Ce serait insuffisant et il faudrait donc avancer les vacances de printemps !

En 2015, les vacances de printemps mordent sur le mois de mai (11 mai), ce qui ne permet même pas à la première zone qui part en vacances d’hiver, d’avoir au moins six semaines de classe après les vacances de Noël (cinq semaines en réalité). On est loin des sept semaines recommandées, mais si on resserre encore pour ne pas mordre sur mai, on tombera à quatre semaines ! Ces coupures rapprochées avec les temps de reprise brisent le rythme et réduisent d’autant les périodes favorables aux apprentissages. 

Et tout ça pour à peine 10 % des enfants qui partent aux sports d’hiver (et ce sont toujours les mêmes de vacances en vacances) ! Il faut dire qu’une semaine aux sports d’hiver pour une famille équivaut au moins à deux mois de SMIC.
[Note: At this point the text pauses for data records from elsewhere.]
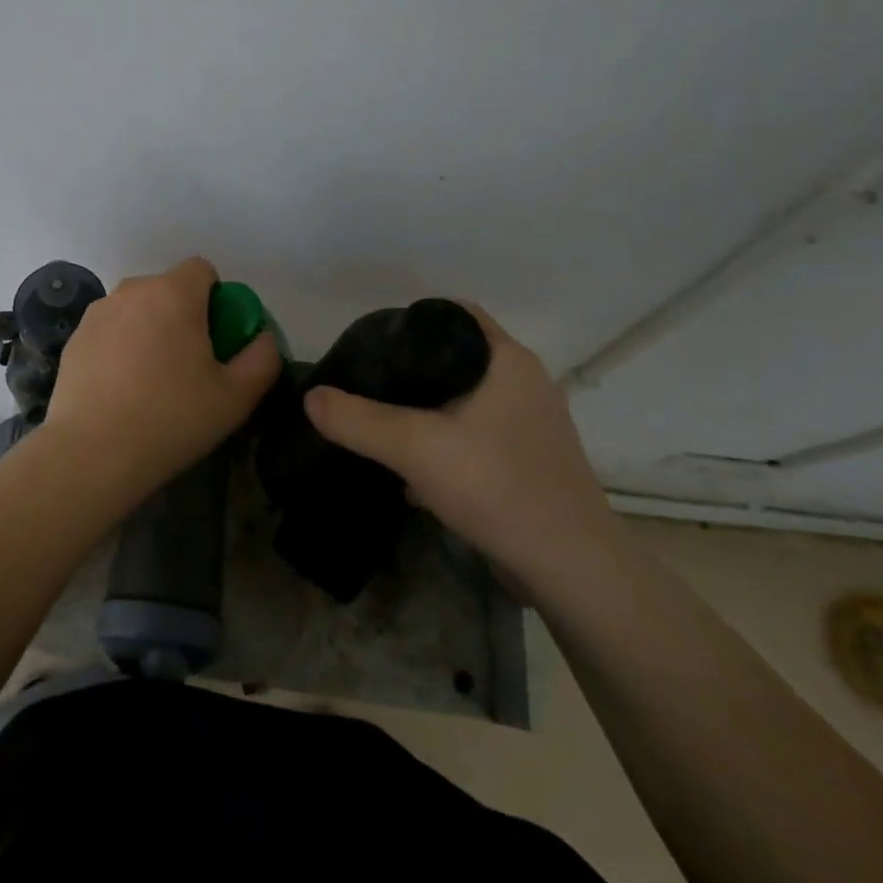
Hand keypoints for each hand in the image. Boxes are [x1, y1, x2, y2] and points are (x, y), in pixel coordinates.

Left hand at [40, 257, 280, 506]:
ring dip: (150, 328)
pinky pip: (111, 329)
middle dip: (183, 315)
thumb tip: (261, 338)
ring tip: (151, 379)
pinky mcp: (76, 337)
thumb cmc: (171, 419)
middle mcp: (133, 290)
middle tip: (188, 365)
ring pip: (138, 308)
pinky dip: (121, 346)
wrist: (92, 454)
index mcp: (174, 294)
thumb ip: (262, 358)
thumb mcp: (236, 397)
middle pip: (169, 289)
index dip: (215, 299)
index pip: (203, 270)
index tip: (215, 339)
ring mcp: (99, 312)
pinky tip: (121, 388)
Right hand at [302, 305, 616, 588]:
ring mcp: (533, 423)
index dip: (411, 320)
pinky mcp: (532, 460)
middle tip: (371, 383)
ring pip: (466, 399)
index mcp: (507, 359)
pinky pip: (479, 434)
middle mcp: (525, 381)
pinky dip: (448, 441)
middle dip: (412, 370)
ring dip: (429, 410)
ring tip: (387, 425)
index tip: (375, 342)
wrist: (570, 568)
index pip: (453, 314)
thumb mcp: (413, 447)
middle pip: (456, 357)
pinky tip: (418, 471)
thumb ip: (357, 420)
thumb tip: (311, 397)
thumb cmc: (496, 485)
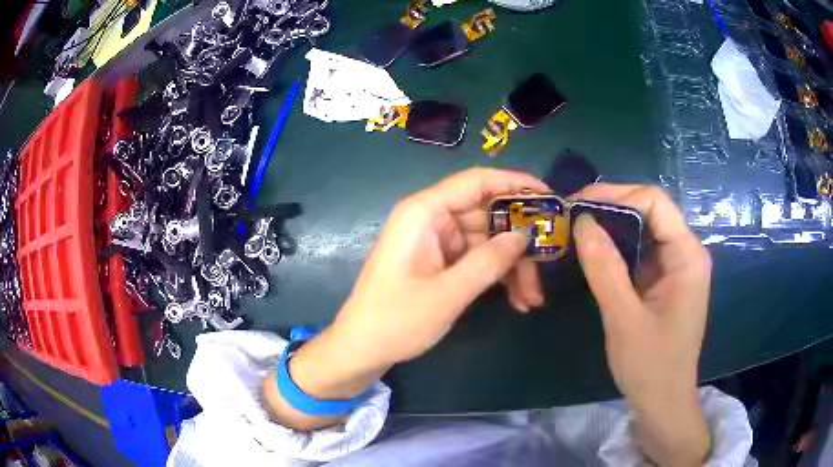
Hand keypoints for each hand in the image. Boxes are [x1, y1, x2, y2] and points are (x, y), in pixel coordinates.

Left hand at [263, 168, 548, 429]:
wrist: (361, 349)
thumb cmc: (395, 320)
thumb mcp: (448, 293)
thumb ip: (489, 262)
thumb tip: (524, 236)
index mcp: (424, 212)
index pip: (477, 181)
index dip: (516, 184)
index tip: (551, 197)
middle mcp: (431, 219)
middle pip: (488, 215)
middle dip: (520, 242)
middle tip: (551, 262)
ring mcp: (436, 241)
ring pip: (487, 241)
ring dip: (512, 267)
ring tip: (532, 298)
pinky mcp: (440, 261)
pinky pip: (477, 259)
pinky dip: (497, 276)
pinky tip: (517, 300)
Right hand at [571, 184, 711, 466]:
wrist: (663, 403)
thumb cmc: (651, 366)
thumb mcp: (624, 319)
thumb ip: (605, 269)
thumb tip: (581, 222)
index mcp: (687, 255)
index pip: (654, 201)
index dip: (615, 195)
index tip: (577, 205)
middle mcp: (685, 252)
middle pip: (648, 210)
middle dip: (609, 208)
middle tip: (570, 217)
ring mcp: (675, 267)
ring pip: (642, 230)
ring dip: (610, 227)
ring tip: (576, 231)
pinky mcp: (664, 281)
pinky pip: (640, 252)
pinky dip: (615, 249)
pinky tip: (593, 254)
Et ce sont surtout les enfants pour qui l’École fonctionne bien qui partent : les enfants de familles à haut revenu, fortement diplômées, de cadres… et si peu d’enfants d’ouvriers. De plus, partir en vacances en hiver va de pair avec une vie sociale, culturelle et sportive riche. Ce sont les mêmes qui fréquentent les pistes, les cinémas, les théâtres, les activités culturelles. Et pour les autres ils n’auront guère d’activités à part la télé, l’ordinateur, les bas d’immeubles… 

Alors au lieu d’étudier des vacances de printemps à la neige, madame la ministre, étudiez ce qu’on propose à tous les enfants comme activités culturelles et sportives pendant les temps de vacances que l’Éducation nationale propose, que ce soit dans des séjours ou sur les territoires. Elles doivent retrouver l’expression « populaire » qu’elles ont perdue. Comme vous le savez, l’accès aux activités et au départ pour tous est un élément essentiel pour réduire les inégalités sociales, culturelles et donc scolaires.